Nigeria mobile market growing, revenues tailing off
By Chijioke Ohuocha
ABUJA, June 18 (Reuters) - Nigeria's mobile subscriber base is growing at around the fastest pace since the advent of GSM technology at the start of the decade, but average revenue per user is tailing off, industry analysts said on Wednesday.
The number of mobile subscribers in Africa's most populous nation rose to 68 million by the end of the first quarter, five million more than at the end of last year, said Thecla Mbongue, senior research analyst at Informa Telecom and Media.
Nigerian operators added 7 million new subscribers in the last quarter of 2008 alone, the highest number of net additions since GSM was introduced in 2001, according to Informa data.
But Mbongue said average revenue per user (ARPU), a key gauge of telecoms firms' competitiveness as well as of consumer spending trends, had started to decline.
"ARPU going down is a normal trend. Once you connect the high-end users and you begin to connect people who spend less, it dilutes ARPU," Mbongue said at an industry conference in the Nigerian capital Abuja.

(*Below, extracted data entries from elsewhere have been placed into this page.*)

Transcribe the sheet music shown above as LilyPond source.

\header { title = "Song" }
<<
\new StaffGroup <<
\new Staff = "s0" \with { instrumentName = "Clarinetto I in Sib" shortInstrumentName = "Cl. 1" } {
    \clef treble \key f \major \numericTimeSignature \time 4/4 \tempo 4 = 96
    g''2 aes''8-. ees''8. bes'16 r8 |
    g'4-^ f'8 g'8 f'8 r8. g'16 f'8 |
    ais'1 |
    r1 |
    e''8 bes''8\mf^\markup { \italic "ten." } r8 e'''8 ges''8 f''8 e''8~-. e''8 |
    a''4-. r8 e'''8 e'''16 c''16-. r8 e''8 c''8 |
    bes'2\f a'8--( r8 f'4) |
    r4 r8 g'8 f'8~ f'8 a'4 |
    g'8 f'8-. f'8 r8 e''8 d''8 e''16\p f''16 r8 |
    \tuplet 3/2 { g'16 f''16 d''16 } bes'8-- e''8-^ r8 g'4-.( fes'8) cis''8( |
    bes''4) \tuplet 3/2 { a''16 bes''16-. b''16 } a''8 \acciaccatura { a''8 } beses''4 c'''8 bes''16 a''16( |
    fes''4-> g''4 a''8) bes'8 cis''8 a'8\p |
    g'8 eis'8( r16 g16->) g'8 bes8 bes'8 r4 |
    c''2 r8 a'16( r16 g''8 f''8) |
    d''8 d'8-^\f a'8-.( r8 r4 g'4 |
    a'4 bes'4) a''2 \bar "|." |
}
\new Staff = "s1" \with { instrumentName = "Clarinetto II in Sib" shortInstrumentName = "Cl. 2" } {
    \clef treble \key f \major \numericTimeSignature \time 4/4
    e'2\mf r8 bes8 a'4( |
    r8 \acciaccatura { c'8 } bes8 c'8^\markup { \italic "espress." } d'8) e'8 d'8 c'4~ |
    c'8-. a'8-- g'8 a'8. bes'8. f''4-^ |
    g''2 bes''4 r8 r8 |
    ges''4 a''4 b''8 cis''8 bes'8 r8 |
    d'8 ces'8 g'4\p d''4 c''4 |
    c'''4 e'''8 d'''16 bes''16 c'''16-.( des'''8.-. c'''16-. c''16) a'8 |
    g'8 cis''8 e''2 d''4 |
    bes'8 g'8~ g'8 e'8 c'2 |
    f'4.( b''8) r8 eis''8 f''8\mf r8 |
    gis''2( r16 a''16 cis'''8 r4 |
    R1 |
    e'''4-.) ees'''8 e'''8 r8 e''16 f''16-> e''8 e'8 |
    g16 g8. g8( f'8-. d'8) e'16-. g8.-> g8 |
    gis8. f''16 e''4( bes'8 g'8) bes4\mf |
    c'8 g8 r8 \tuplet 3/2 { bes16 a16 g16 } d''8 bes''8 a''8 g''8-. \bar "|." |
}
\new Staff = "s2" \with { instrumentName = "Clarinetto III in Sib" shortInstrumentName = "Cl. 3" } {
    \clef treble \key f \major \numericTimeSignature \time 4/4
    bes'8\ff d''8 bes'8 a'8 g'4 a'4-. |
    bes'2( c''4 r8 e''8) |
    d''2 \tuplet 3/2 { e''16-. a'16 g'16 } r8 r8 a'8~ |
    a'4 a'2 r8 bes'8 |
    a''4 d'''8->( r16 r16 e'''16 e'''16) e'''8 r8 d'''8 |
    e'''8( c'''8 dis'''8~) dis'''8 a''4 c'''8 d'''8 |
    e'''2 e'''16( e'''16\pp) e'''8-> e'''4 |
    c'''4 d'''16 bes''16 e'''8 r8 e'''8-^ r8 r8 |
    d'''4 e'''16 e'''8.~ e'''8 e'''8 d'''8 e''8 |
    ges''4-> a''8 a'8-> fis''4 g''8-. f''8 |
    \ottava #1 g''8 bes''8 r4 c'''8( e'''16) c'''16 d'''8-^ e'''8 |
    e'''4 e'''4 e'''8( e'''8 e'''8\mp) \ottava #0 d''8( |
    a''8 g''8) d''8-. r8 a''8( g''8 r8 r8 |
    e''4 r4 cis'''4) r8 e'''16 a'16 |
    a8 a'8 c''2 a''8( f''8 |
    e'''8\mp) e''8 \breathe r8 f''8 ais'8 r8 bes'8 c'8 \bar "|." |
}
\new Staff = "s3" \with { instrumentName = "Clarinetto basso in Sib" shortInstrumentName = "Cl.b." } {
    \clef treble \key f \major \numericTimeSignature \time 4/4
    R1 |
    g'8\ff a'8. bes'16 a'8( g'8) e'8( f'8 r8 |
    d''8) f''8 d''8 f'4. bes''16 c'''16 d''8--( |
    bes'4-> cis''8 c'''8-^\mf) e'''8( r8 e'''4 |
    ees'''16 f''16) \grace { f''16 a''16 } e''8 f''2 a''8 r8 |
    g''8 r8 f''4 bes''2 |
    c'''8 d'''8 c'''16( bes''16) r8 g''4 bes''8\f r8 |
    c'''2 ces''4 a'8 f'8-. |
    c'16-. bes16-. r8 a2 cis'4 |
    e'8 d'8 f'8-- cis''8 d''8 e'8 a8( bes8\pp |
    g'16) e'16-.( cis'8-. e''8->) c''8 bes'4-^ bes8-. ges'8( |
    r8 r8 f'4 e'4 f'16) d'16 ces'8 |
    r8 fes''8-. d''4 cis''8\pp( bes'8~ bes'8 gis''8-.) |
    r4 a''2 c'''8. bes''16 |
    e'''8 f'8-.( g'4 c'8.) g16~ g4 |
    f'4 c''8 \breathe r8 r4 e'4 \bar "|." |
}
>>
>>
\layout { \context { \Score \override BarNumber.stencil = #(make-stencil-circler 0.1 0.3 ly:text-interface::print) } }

She said the increase in subscribers was partly due to Nigerians buying SIM cards from multiple operators and to flexible disconnection policies, which meant subscriptions remained active even if users stopped making calls.
That implied that the real penetration rate in Nigeria, a country of 140 million people and the continent's biggest mobile telecoms market, was below the 42 percent figure usually quoted by the industry.